Thursday, August 03, 2017

Fertilizer runoff causes biggest oxygen-free 'dead zone' ever measured in Gulf of Mexico

The National Oceanic and Atmospheric Administration announced this week that the oxygen-deprived "dead zone" in the Gulf of Mexico is the biggest one ever measured, "adding fuel to a debate over whether state and federal governments are doing enough to cut pollution that comes from farms," Dan Charles for NPR.
This year's dead zone (National Oceanic and Atmospheric Administration graphic)
The New Jersey-sized dead zone is the result of heavy rains this year that washed fertilizer nutrients such as nitrogen and phosphorus from Midwest farms down the Mississippi River. "When it reaches the Gulf of Mexico, those nutrients unleash blooms of algae, which then die and decompose. That is what uses up the oxygen in a thick layer of water at the bottom of the Gulf, in a band that follows the coastline," Charles reports. Fish that live closer to the surface can get away, but bottom-dwelling organisms that form a vital part of the food chain die off.

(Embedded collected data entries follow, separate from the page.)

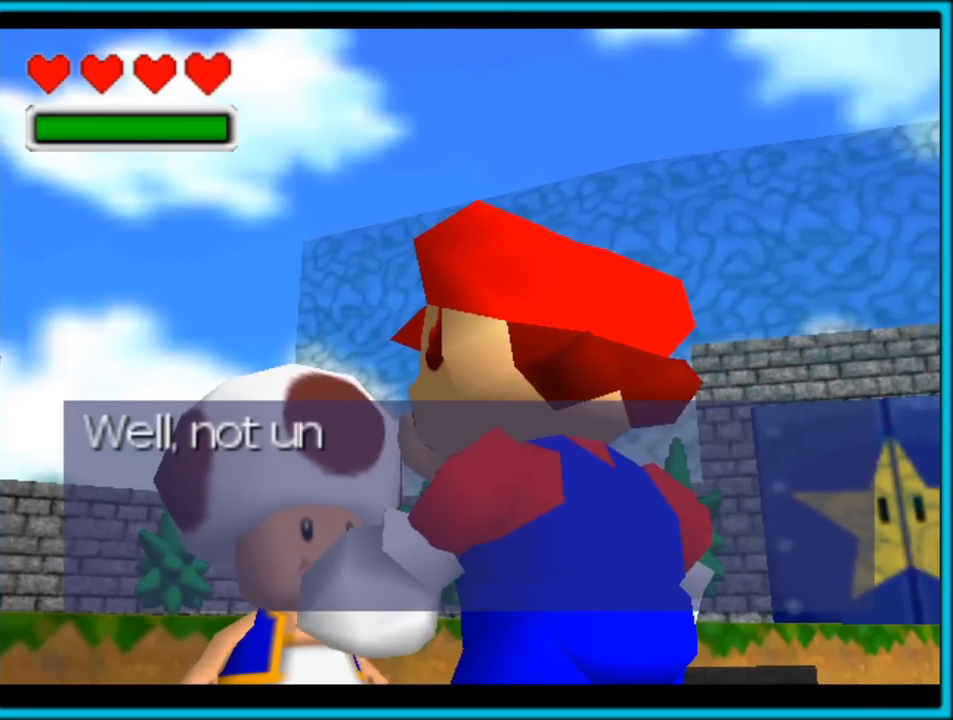
{"buttons": ["B"], "left_stick": "center", "button_events": [[400, "B", "down"]]}
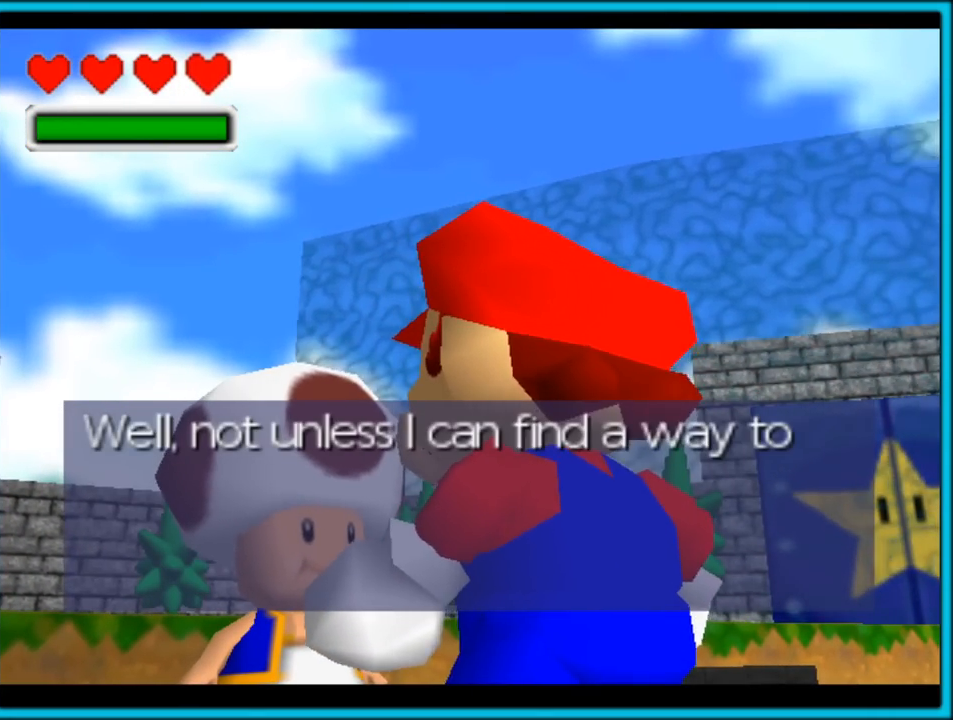
{"buttons": ["B"], "left_stick": "center", "button_events": []}
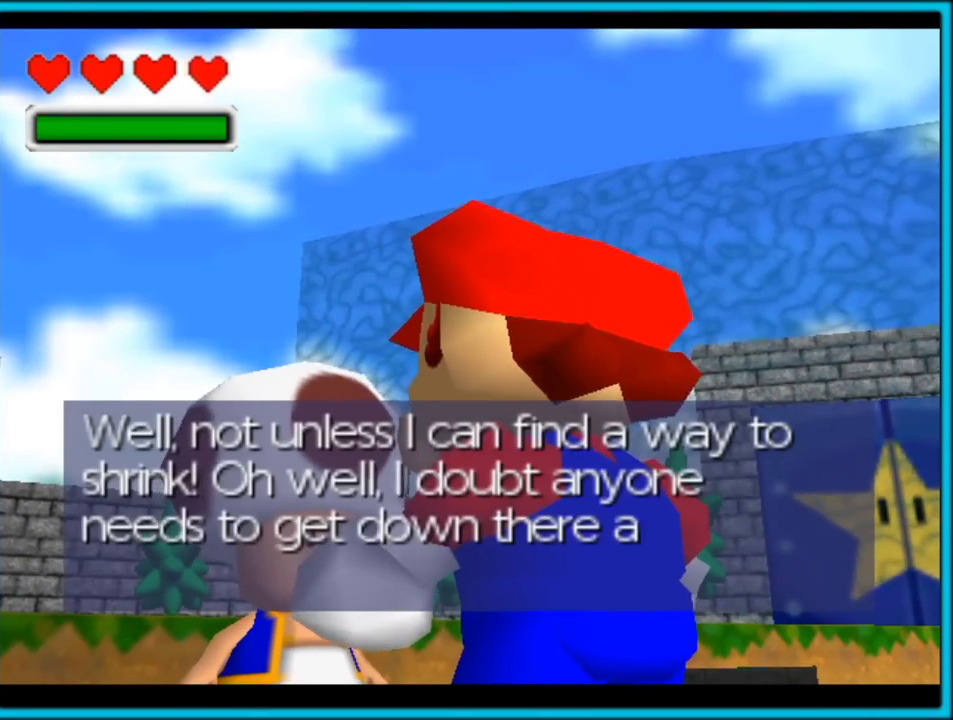
{"buttons": [], "left_stick": "center", "button_events": [[117, "B", "up"]]}
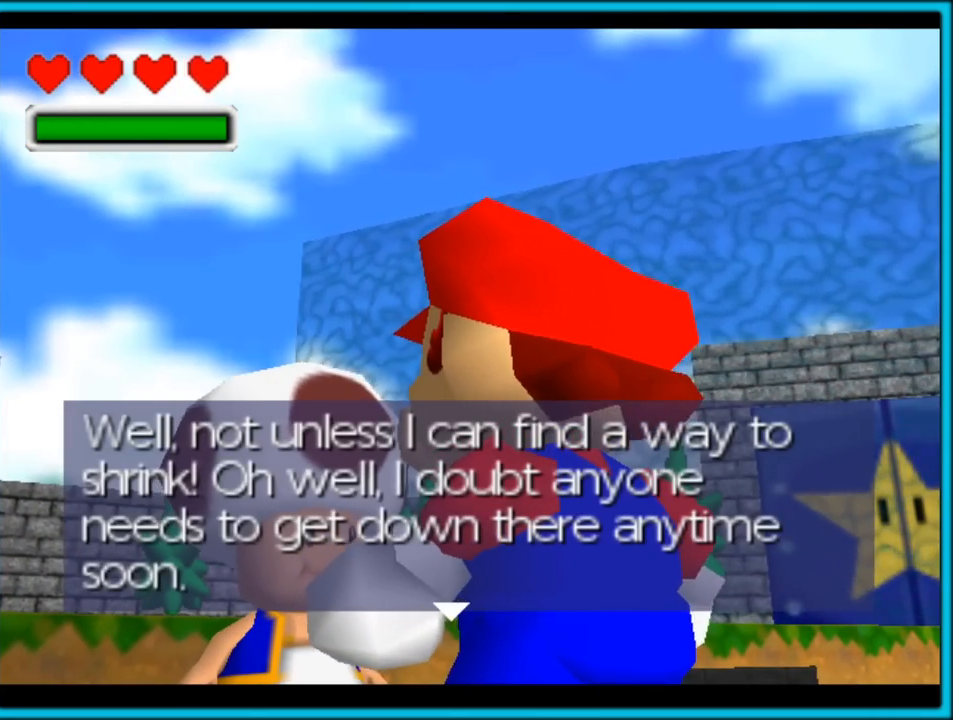
{"buttons": [], "left_stick": "center", "button_events": []}
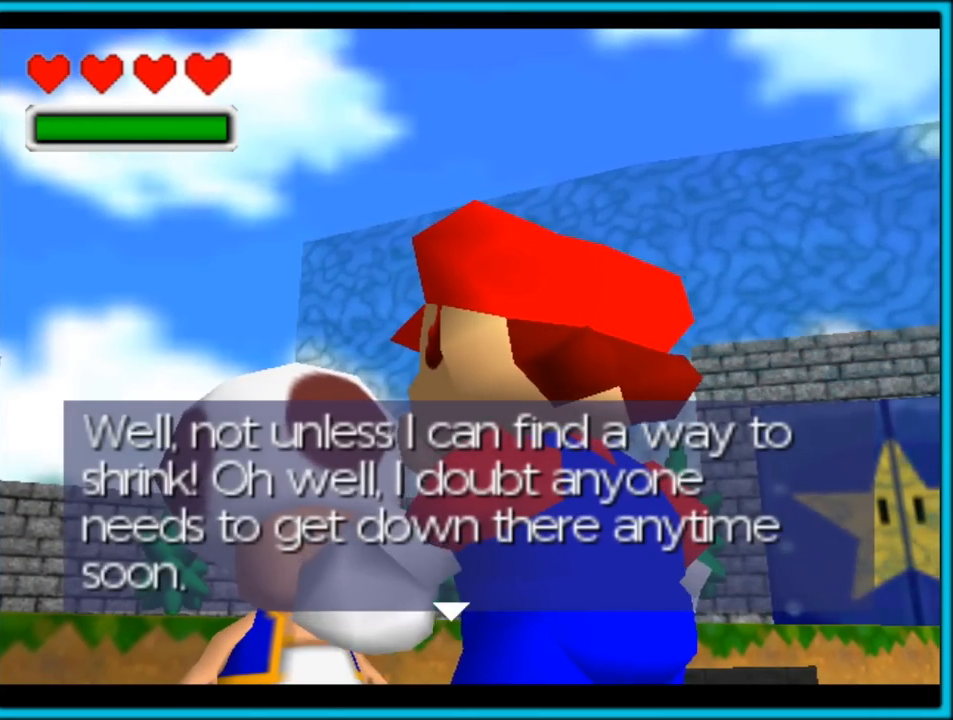
{"buttons": [], "left_stick": "center", "button_events": []}
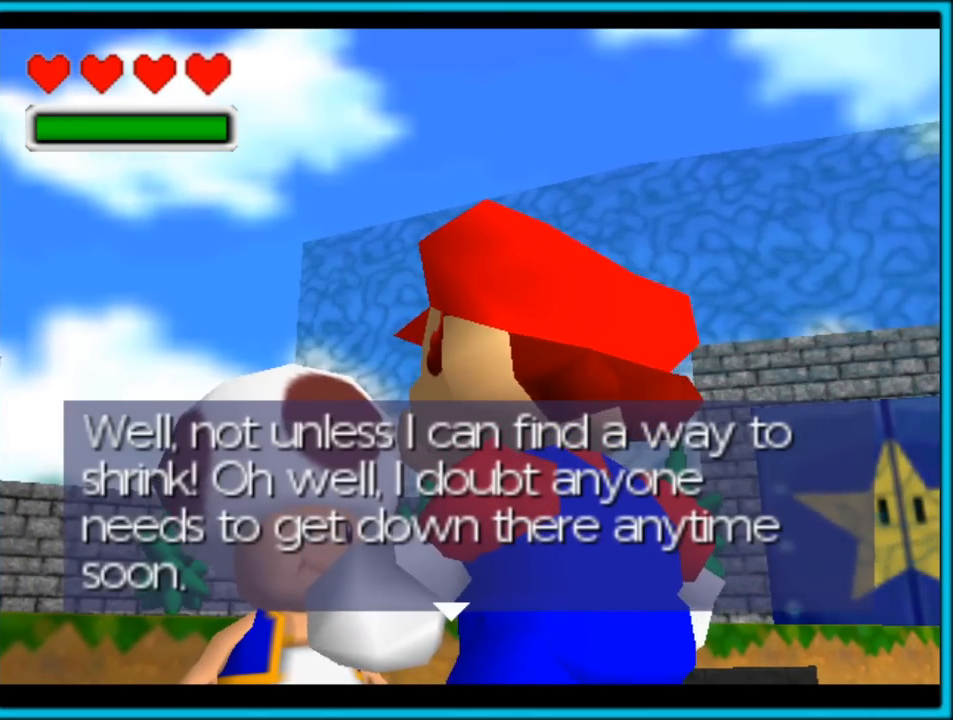
{"buttons": [], "left_stick": "center", "button_events": []}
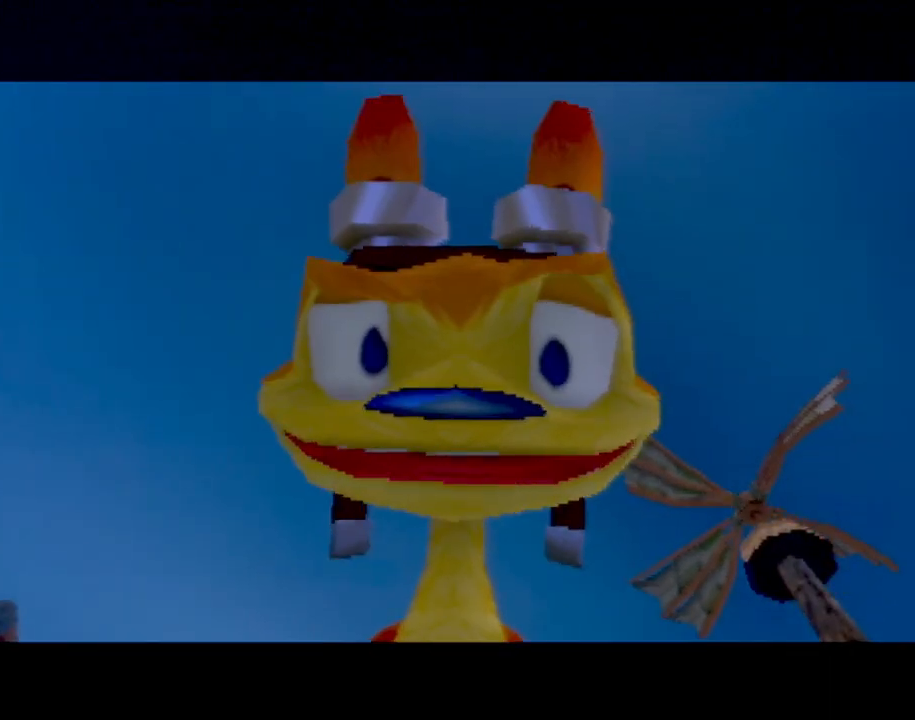
Gameplay with a controller (PlayStation layout); each line is a JSON object with the inputs held at the frame after it. "events" lists button and stick changes between this image and that frame as [ms after this image, input, new state], when the widget could be followed in between. Not read: L3 R3 right_stick.
{"buttons": [], "left_stick": "center", "events": [[33, "L2", "down"], [50, "L1", "up"], [83, "CROSS", "down"], [100, "L1", "down"], [150, "L2", "up"], [183, "CROSS", "up"], [183, "DPAD_UP", "up"], [217, "L1", "up"]]}
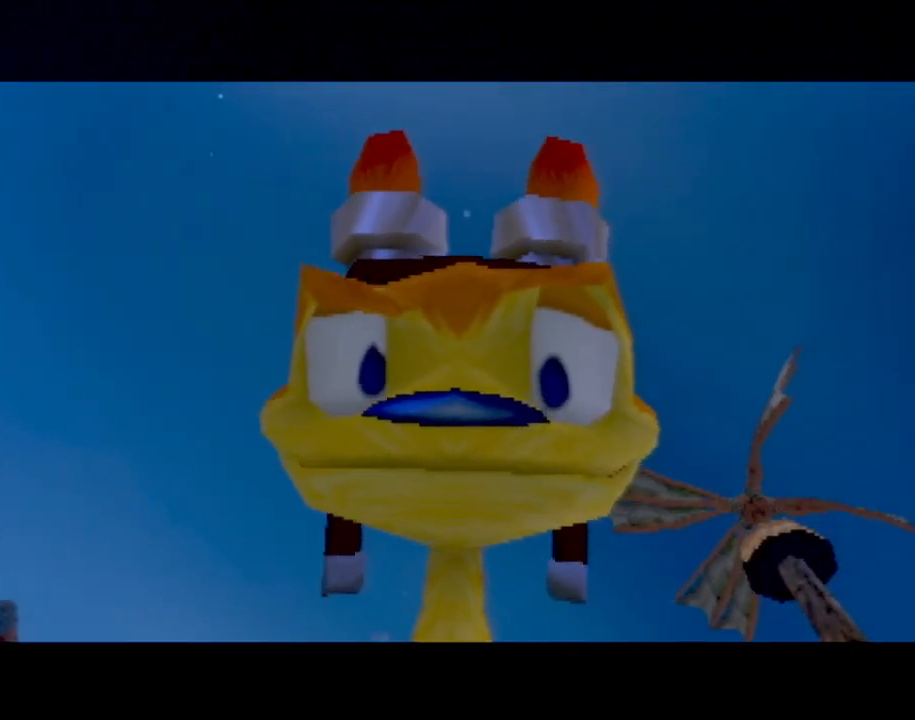
{"buttons": [], "left_stick": "center", "events": []}
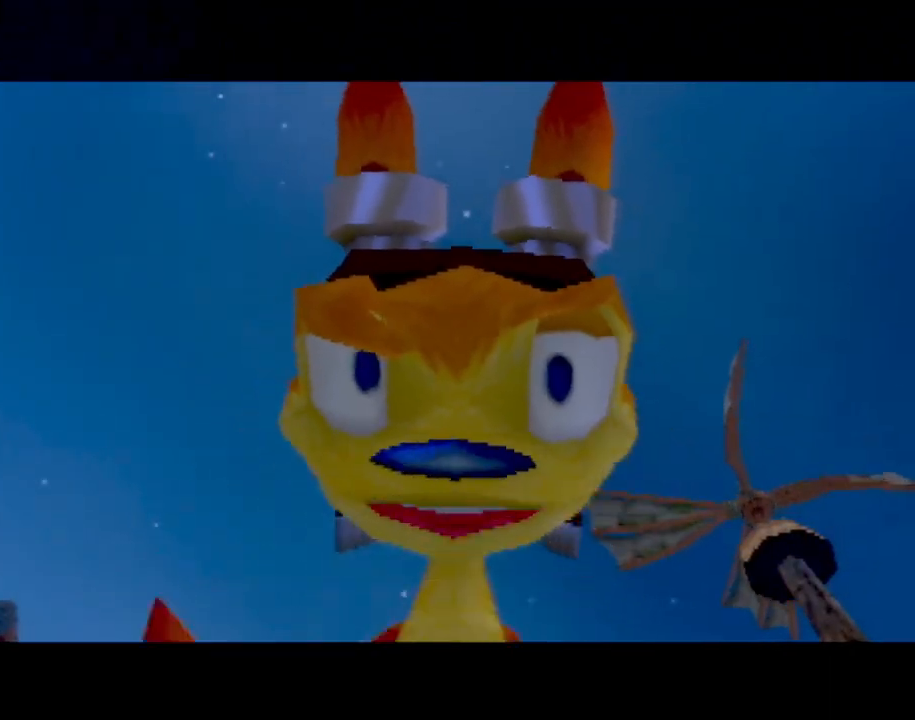
{"buttons": [], "left_stick": "center", "events": []}
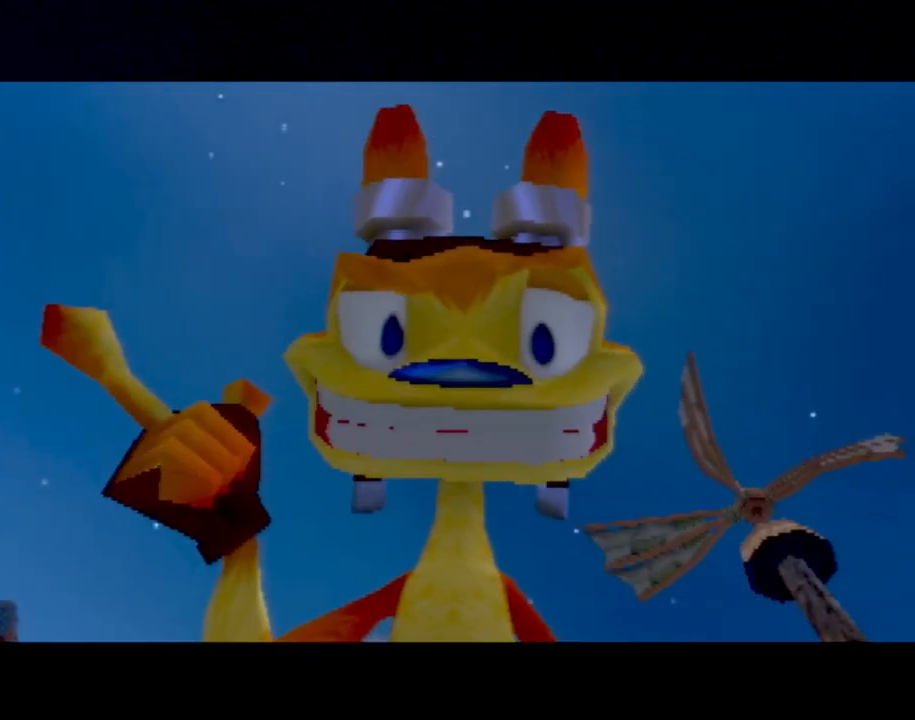
{"buttons": [], "left_stick": "center", "events": []}
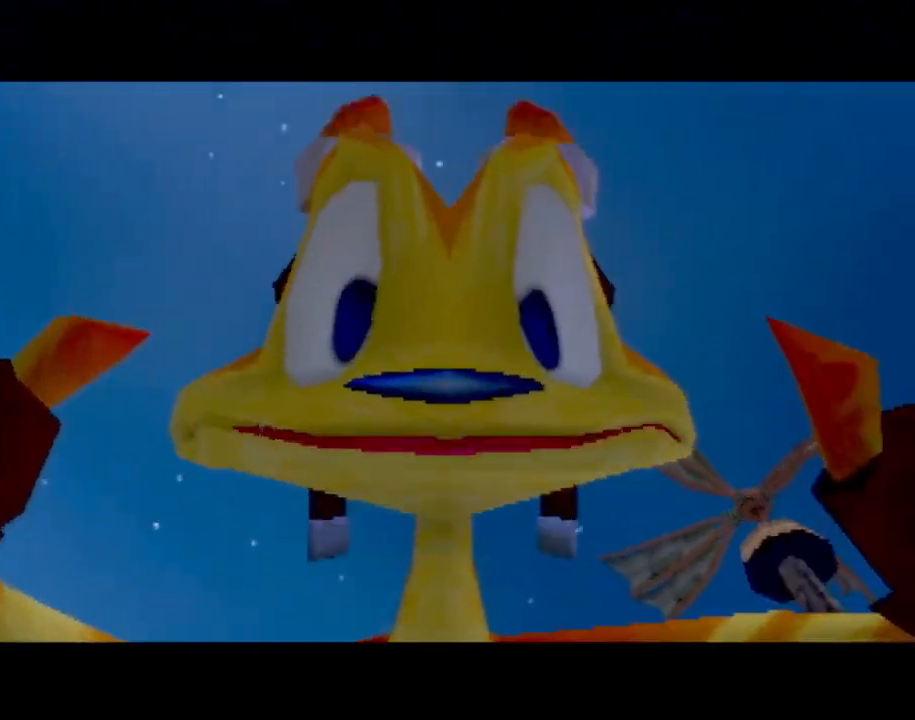
{"buttons": [], "left_stick": "center", "events": []}
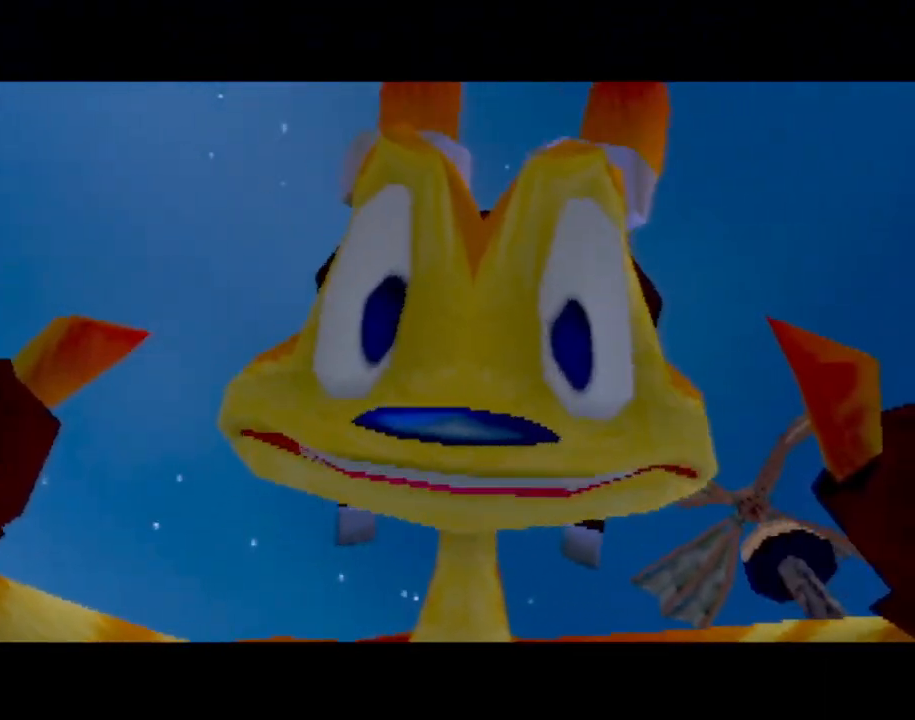
{"buttons": [], "left_stick": "center", "events": []}
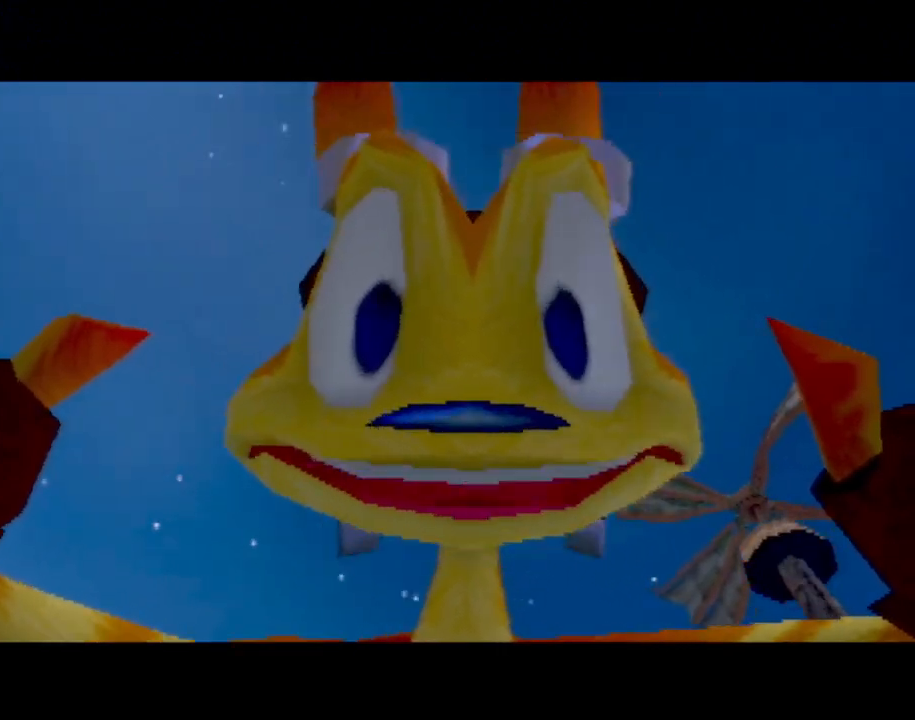
{"buttons": [], "left_stick": "center", "events": []}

Government agencies have promised to take action, and have encouraged Midwest farmers to limit fertilizer runoff by taking such measures as planting grassy strips along streams to use up the fertilizer. One Iowa farmer has been tinkering with crop rotation methods to reduce fertilizer use and waste. And scientists at the University of Illinois are tackling the problem with a filtration system made of woodchips. But former NOAA top scientist Don Scavia, who prompted the agency to start analyzing the dead zone in 1985, wrote in a blog post that voluntary measures will not be enough to improve the situation.

Scavia argues that the Gulf should receive the same kind of federal protection as the Chesapeake Bay. "In 2010, though, despite fierce objections from farmers, the federal government set mandatory limits on nutrient pollution entering the bay. State governments spent billions of dollars to meet those targets. Now pollution in the bay is down, and some wildlife in the Chesapeake is starting to recover," Charles reports.